***** Data in this exercise

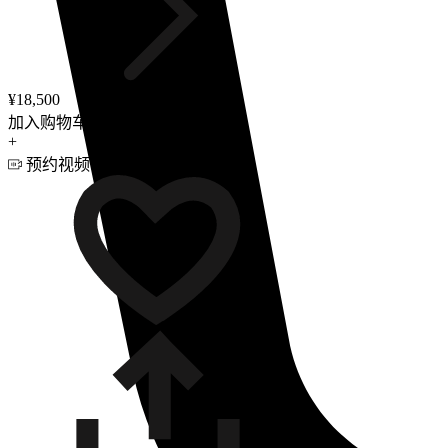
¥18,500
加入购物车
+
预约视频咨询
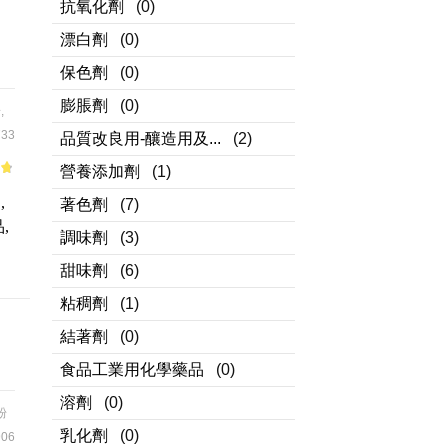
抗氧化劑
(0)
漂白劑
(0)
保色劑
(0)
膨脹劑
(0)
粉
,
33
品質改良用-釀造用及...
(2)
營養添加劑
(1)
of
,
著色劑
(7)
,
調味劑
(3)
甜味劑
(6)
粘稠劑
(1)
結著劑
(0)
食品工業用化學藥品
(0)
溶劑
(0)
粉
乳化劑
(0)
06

**********
***** Data in this exercise

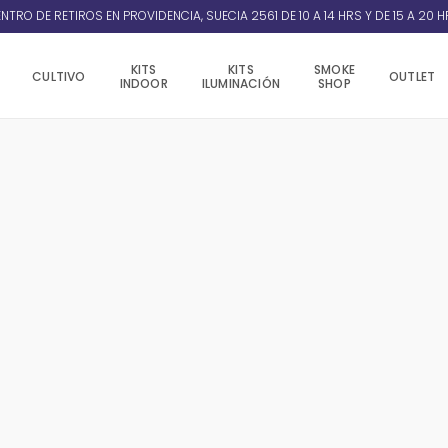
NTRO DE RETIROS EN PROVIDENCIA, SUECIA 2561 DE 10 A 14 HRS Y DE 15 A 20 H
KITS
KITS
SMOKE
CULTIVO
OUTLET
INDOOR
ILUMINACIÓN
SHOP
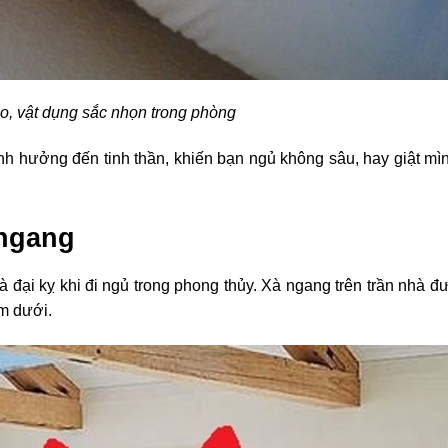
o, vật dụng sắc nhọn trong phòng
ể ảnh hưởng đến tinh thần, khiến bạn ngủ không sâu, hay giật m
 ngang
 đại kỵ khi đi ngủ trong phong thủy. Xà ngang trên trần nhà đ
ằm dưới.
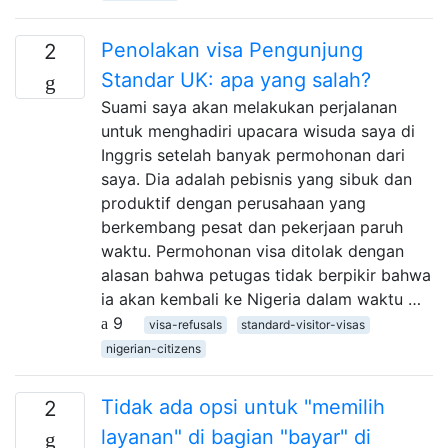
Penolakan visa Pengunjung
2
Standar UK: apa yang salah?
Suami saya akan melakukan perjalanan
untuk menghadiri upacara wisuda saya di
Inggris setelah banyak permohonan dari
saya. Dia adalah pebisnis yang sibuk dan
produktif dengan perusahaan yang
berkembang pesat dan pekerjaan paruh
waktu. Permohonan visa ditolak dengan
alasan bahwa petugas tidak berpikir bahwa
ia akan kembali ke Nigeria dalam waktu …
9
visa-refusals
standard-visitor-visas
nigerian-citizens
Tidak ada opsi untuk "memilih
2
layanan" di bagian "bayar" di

**********

**Request**
Return all lines from the data above with "waktu" in them.

**Solution to this problem**
waktu. Permohonan visa ditolak dengan
ia akan kembali ke Nigeria dalam waktu …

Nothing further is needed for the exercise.